> [Records from a collection]
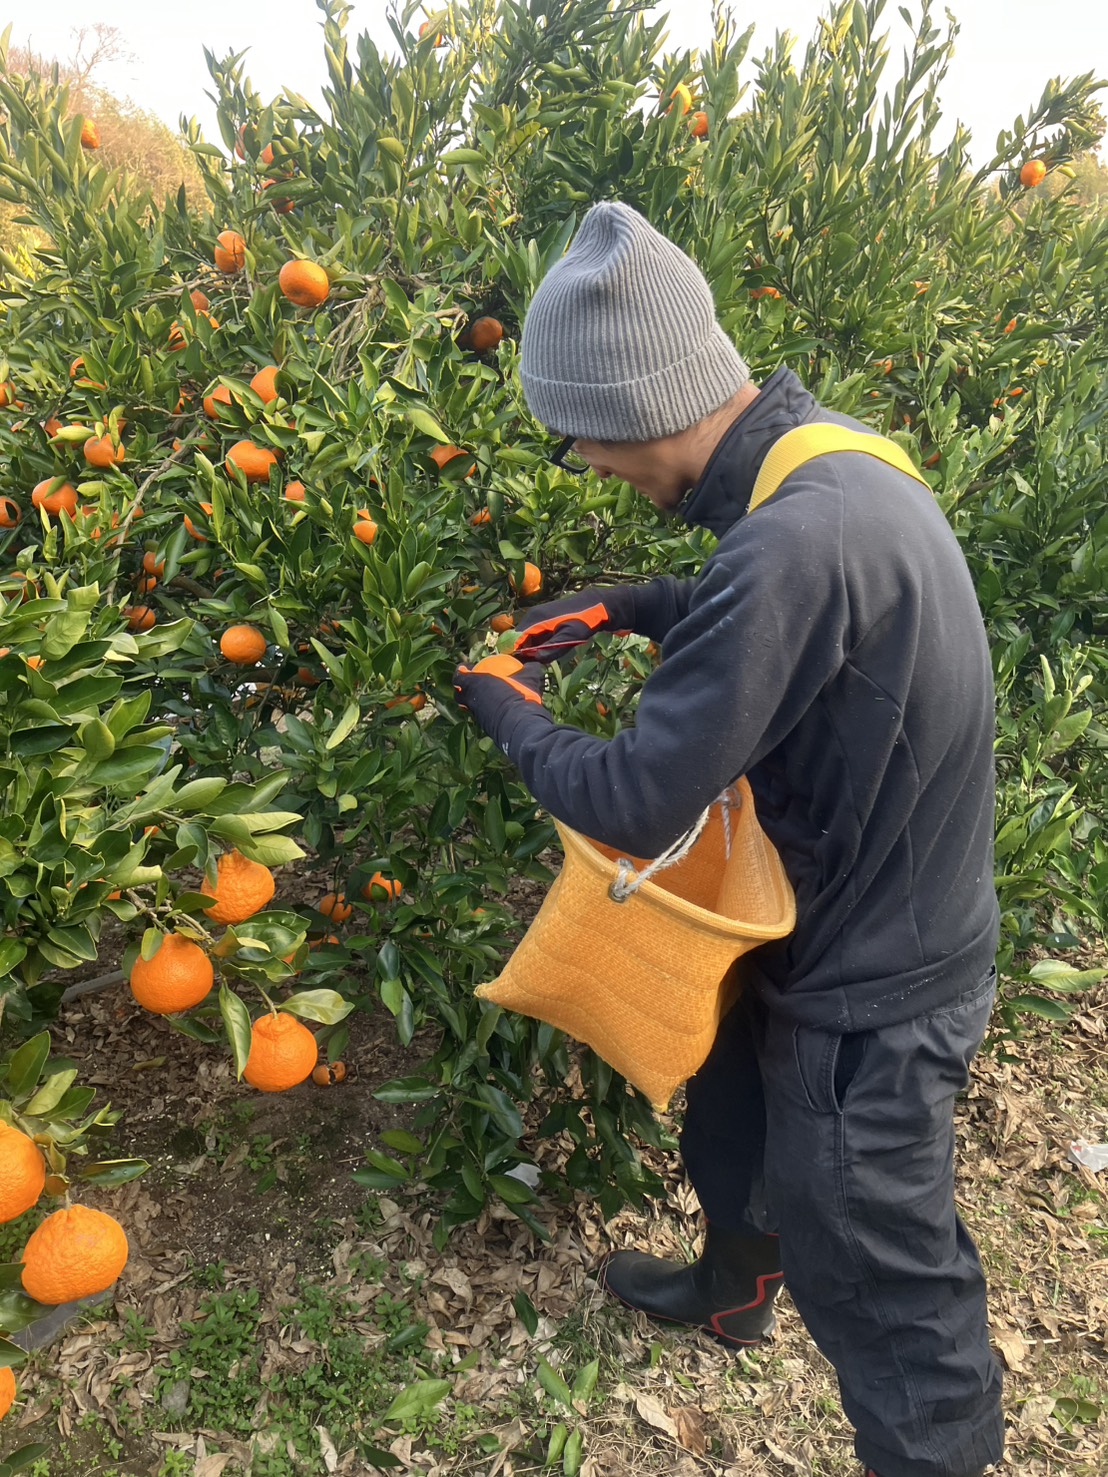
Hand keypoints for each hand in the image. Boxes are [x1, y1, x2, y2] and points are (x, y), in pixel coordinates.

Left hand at [453, 653, 545, 741]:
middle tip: (472, 683)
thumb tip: (534, 665)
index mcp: (474, 683)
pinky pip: (481, 716)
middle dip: (462, 689)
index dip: (461, 671)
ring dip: (473, 701)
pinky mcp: (484, 727)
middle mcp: (470, 700)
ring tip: (483, 697)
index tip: (466, 667)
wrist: (519, 723)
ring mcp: (476, 715)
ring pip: (469, 707)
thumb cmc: (518, 696)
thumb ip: (530, 668)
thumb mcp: (529, 677)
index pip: (459, 675)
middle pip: (459, 694)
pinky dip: (486, 711)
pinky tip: (497, 710)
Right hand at [512, 586, 635, 663]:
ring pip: (526, 638)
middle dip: (523, 654)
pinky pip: (534, 635)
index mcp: (535, 619)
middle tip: (534, 668)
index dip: (517, 656)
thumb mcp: (569, 638)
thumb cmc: (584, 621)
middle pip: (518, 640)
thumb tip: (534, 660)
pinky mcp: (543, 620)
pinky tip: (546, 653)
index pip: (515, 640)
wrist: (596, 605)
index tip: (525, 669)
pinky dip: (537, 645)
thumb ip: (552, 649)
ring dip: (530, 650)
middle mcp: (532, 616)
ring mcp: (537, 617)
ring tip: (541, 662)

> [WHAT THE TASK REQUIRES] The exact lines from the beginning of the data through the one that contains "pinky mcp: (484, 727)" must be given again, both ends included, and pictures must be left out.

> [RESULT OF THE EXERCISE]
Hand keypoints for each hand in the image. Boxes are [x1, y1, x2, y2] and points are (x, y), in pixel coordinates.

Left hand at [453, 653, 545, 741]:
middle tip: (472, 683)
thumb tip: (534, 665)
index mcp: (474, 683)
pinky pip: (481, 716)
middle dip: (462, 689)
index dip: (461, 671)
ring dip: (473, 701)
pinky mcp: (484, 727)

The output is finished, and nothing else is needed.